How to complete this task – There is material below. Print exactly the lines starting at the line with "#69, owner: Giorgia Lombardi -> Frank Müller" and ending at the line with "#86, owner: Frank Müller -> Giorgia Lombardi", ends included, and no others.

Supplied information –
###
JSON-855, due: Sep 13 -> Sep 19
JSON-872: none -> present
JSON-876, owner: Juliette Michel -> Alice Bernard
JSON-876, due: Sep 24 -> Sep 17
###
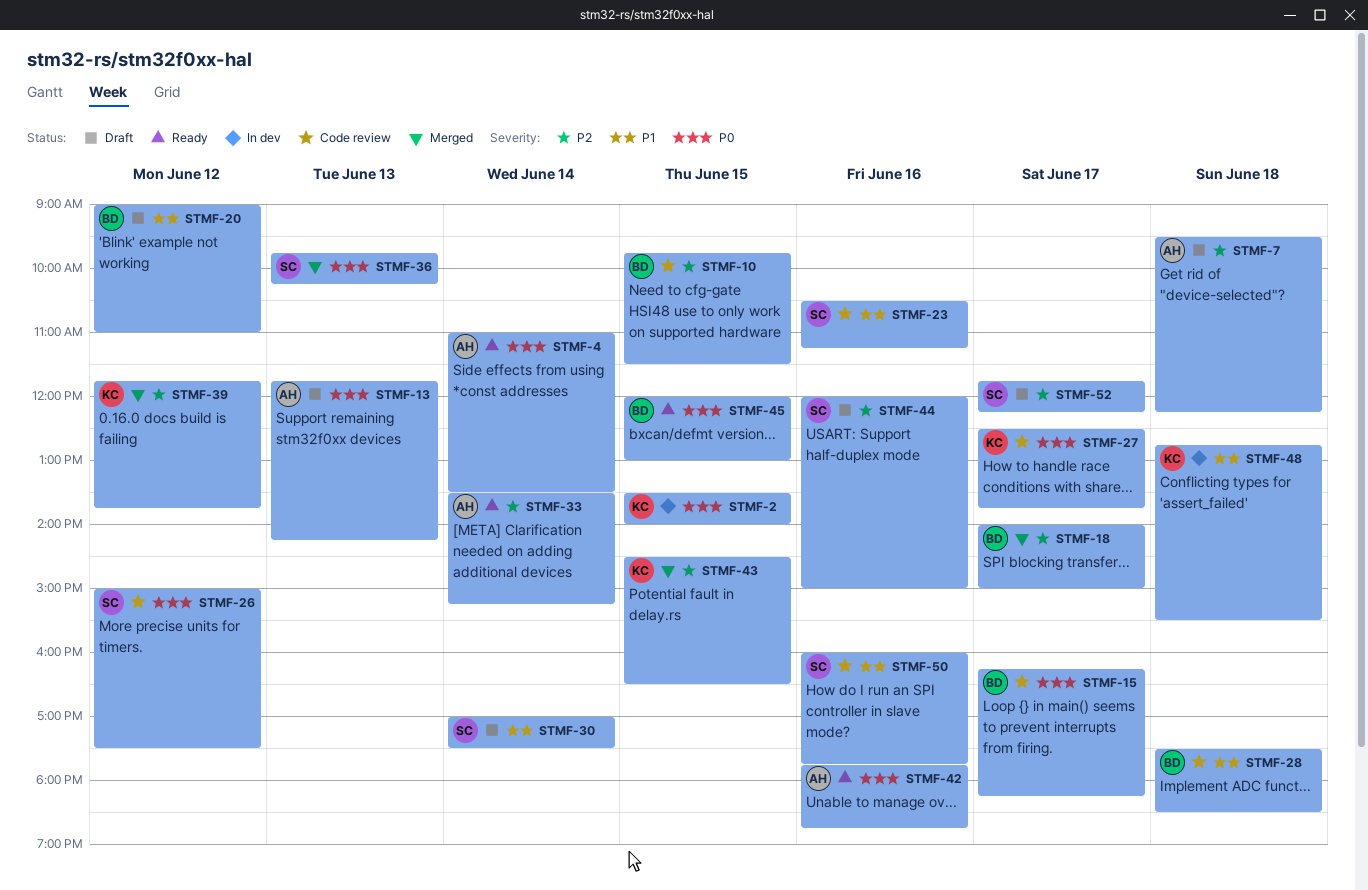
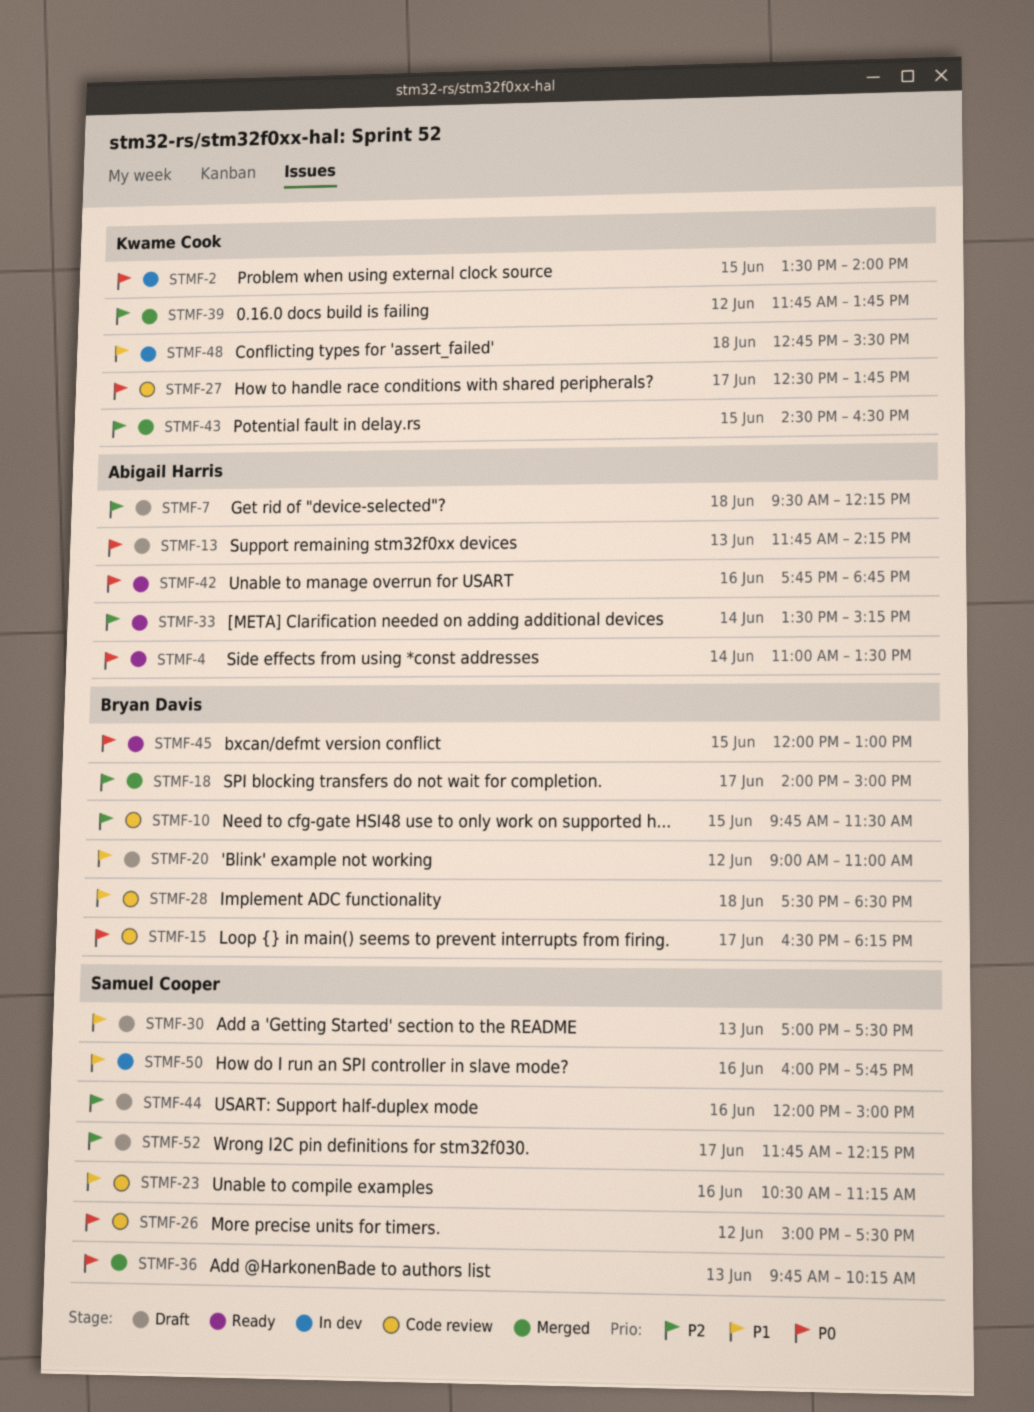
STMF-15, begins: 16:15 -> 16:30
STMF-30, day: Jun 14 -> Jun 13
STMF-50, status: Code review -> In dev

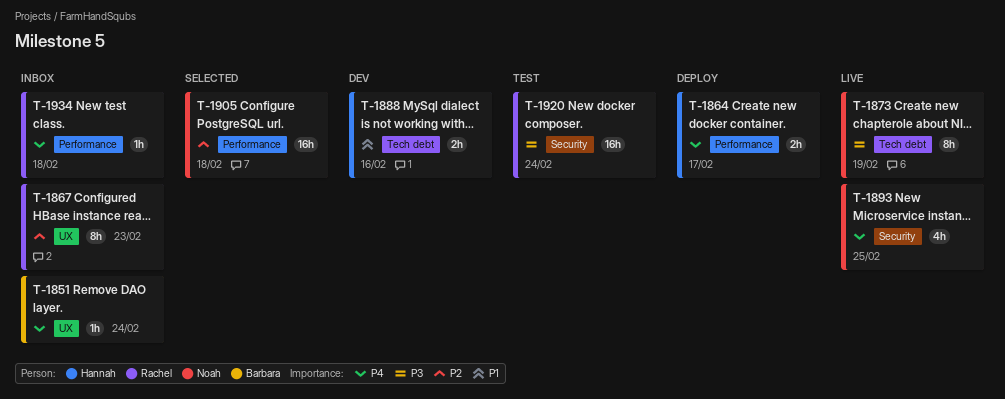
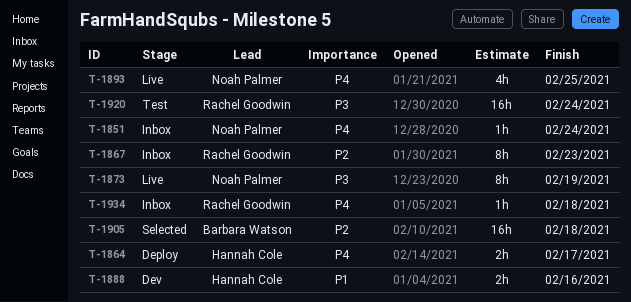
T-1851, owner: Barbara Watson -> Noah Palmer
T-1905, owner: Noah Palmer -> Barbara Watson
###
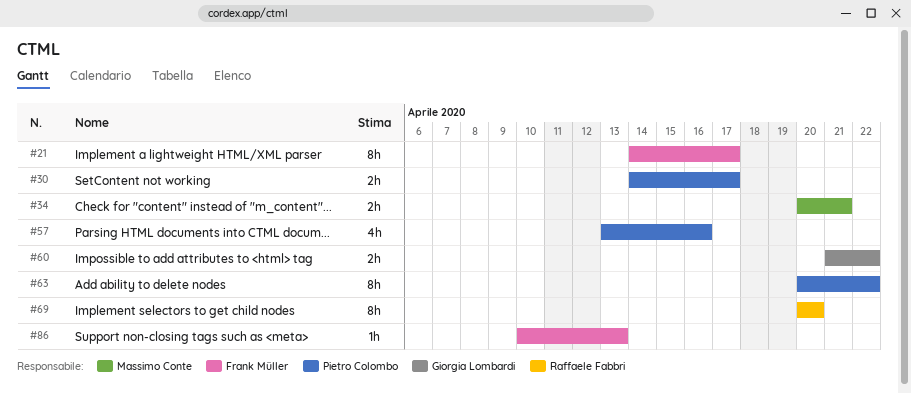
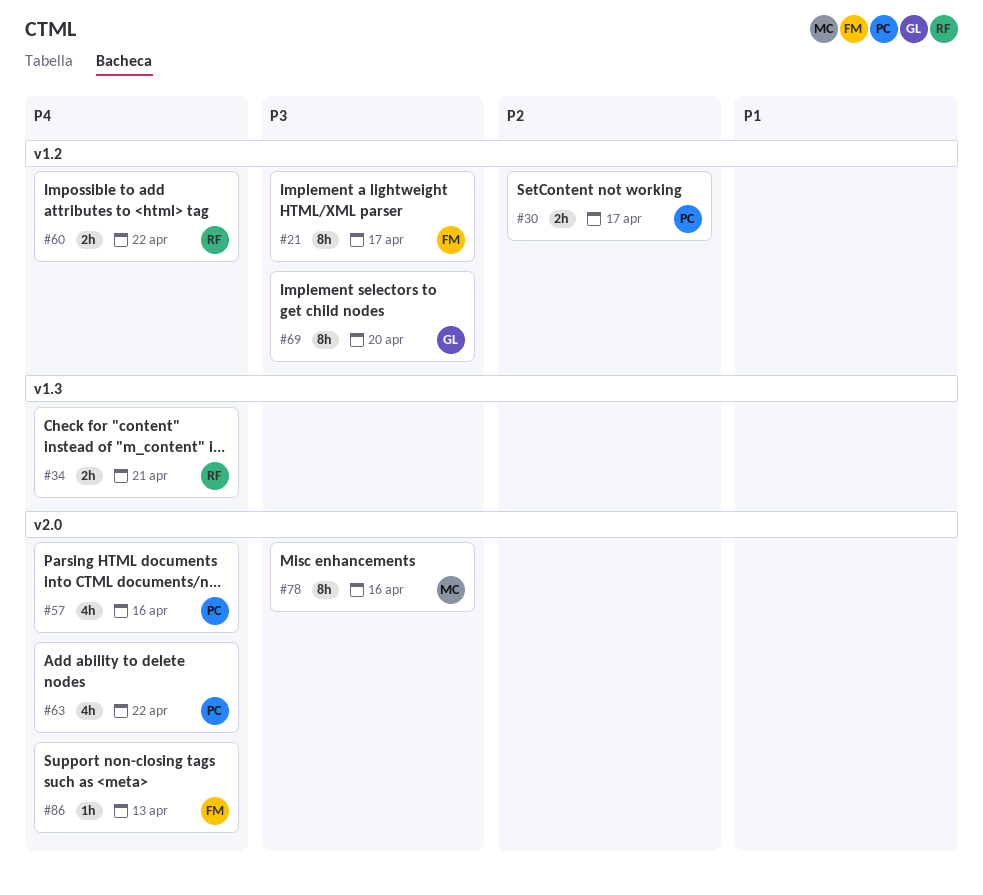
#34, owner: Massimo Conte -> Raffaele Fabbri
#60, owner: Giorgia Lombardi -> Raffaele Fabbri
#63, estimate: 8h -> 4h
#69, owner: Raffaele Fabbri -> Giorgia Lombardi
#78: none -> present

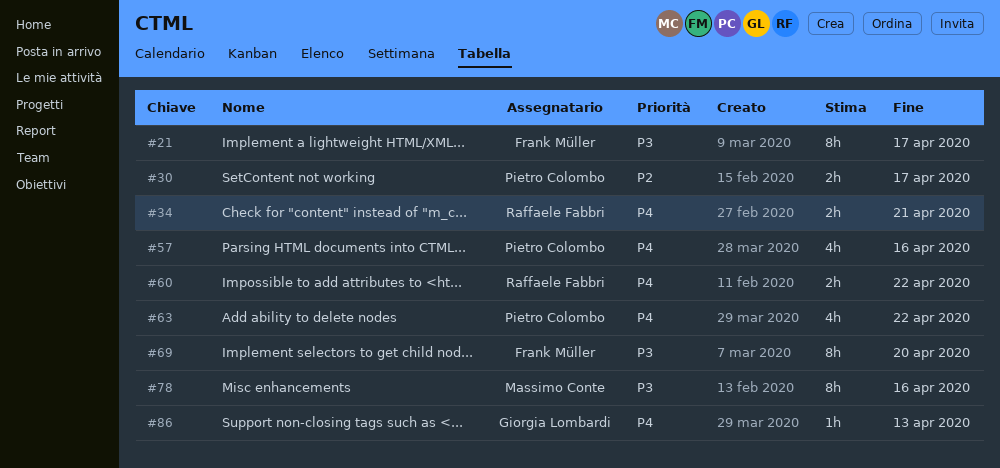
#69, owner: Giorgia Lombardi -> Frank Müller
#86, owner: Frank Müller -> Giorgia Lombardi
###
Output for this task –
#69, owner: Giorgia Lombardi -> Frank Müller
#86, owner: Frank Müller -> Giorgia Lombardi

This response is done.